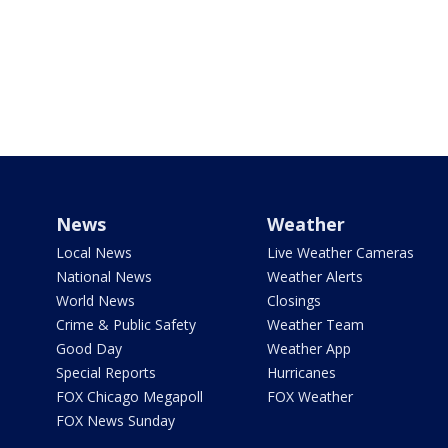
News
Weather
Local News
Live Weather Cameras
National News
Weather Alerts
World News
Closings
Crime & Public Safety
Weather Team
Good Day
Weather App
Special Reports
Hurricanes
FOX Chicago Megapoll
FOX Weather
FOX News Sunday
┄┄┄┄┄┄┄┄┄┄
What you should do =>
Copy the text of every row above verbatim, leaving out the pictures.

Task response =>
News
Weather
Local News
Live Weather Cameras
National News
Weather Alerts
World News
Closings
Crime & Public Safety
Weather Team
Good Day
Weather App
Special Reports
Hurricanes
FOX Chicago Megapoll
FOX Weather
FOX News Sunday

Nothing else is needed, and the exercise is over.